周文斌脸色大变,语气带着几分愤怒,带着几分反对。
“不行!许修永,我绝不同意!前往天津的出海口!我们必须按照东林党的安排,骑着马车,慢慢赶路,前往江南,只有到了江南,到了东林党的地盘,我们才能真正安全!”
他心中的怒火,再次被点燃。
许修永竟然想要放弃马车,想要带着袁崇焕及其妻儿,前往天津的出海口,想要脱离东林党的掌控,这是他绝对无法容忍的,也是东林党,绝对无法容忍的。
在他看来,许修永他们根本无法给袁崇焕提供真正的保护,唯有江南,唯有东林党掌控的地盘,才能真正保住袁崇焕的性命,才能让东林党,顺利利用袁崇焕的威望,拉拢辽东将士,巩固自己在朝堂上的地位。

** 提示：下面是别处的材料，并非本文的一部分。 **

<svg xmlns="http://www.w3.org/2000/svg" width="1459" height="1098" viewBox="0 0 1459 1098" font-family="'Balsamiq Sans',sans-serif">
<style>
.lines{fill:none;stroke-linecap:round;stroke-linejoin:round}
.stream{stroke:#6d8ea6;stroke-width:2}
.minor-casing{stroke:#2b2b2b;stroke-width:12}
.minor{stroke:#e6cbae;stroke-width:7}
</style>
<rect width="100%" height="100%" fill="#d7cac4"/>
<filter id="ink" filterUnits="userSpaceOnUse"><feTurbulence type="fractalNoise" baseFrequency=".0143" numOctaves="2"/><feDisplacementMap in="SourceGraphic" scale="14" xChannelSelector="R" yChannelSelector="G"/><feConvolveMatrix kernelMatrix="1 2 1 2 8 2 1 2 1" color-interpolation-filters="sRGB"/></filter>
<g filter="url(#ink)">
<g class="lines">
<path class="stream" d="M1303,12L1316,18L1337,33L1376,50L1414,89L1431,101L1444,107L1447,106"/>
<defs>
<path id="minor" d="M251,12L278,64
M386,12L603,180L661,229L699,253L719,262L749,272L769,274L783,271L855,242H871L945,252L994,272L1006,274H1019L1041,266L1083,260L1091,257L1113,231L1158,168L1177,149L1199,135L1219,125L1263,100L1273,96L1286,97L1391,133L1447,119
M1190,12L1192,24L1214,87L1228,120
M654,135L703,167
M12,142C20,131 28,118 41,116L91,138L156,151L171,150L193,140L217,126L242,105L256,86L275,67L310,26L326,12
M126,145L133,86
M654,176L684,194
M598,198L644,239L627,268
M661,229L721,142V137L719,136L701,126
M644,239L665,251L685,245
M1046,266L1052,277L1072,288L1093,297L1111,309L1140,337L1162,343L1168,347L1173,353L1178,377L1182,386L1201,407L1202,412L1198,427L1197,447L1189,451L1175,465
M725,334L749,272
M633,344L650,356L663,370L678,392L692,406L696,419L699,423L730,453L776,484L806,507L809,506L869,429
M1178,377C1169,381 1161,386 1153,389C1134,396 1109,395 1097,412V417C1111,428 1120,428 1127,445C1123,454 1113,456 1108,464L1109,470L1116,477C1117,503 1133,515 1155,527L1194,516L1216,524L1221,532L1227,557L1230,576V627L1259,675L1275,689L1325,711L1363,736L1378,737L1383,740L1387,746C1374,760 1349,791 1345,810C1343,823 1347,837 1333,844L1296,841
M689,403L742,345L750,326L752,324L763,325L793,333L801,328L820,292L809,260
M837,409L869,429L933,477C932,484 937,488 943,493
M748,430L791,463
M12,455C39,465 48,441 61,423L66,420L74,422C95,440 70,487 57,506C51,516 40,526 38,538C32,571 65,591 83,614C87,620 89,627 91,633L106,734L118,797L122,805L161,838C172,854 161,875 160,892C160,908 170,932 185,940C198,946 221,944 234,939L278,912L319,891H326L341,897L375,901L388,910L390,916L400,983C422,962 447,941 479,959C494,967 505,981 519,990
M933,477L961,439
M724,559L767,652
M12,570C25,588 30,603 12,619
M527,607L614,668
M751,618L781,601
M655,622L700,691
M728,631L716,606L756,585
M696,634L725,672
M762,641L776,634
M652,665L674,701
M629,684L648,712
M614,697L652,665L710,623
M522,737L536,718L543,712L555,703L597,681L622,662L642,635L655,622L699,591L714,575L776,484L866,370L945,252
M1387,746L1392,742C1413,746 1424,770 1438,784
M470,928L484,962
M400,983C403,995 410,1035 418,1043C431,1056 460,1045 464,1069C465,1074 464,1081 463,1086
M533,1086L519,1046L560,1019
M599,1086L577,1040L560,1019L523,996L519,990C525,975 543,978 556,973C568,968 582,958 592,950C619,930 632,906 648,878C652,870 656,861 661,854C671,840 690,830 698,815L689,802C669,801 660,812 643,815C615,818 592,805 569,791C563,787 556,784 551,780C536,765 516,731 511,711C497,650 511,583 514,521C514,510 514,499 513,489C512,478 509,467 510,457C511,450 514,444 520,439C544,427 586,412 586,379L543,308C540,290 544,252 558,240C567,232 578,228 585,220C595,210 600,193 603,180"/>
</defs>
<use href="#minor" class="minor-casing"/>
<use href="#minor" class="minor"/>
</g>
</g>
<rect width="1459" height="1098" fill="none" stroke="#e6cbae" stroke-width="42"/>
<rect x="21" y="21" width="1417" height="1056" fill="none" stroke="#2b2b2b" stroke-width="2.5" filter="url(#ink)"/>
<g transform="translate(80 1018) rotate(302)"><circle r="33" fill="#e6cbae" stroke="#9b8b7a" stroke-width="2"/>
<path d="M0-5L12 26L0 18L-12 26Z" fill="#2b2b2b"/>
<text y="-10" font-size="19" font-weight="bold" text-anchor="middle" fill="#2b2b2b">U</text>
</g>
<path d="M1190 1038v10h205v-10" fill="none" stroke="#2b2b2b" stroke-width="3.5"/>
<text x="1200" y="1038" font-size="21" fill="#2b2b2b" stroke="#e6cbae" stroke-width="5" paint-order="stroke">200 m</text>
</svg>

若是许修永带着袁崇焕及其妻儿,前往天津的出海口,登上船只,前往海外,那么,东林党此次营救行动,就会彻底功亏一篑,他们花费的人力、物力、财力,也会白白浪费,这是他,也是东林党,绝对无法接受的。
“前往江南?”许修永冷笑一声,语气中,带着几分嘲讽。
“周公子,到了江南,到了东林党的地盘,袁督师及其妻儿,就能真正安全吗?你东林党,真的是真心想要保护袁督师,真心想要保护他的妻儿吗?”
他目光紧紧盯着周文斌,语气愈发冰冷。
“你们之所以要营救袁督师,不过是为了利用袁督师的威望,拉拢辽东将士,不过是为了借助袁督师的力量,巩固东林党在朝堂上的地位罢了!你们只是把袁督师,当成了一个可以利用的棋子,一个可以用来争夺权力的工具!”
“至于袁督师的妻儿,”
许修永继续说道,语气中,带着几分不屑。
“在你们东林党眼中,他们不过是牵制袁督师的棋子,是你们用来要挟袁督师,让他听从你们摆布的工具罢了!”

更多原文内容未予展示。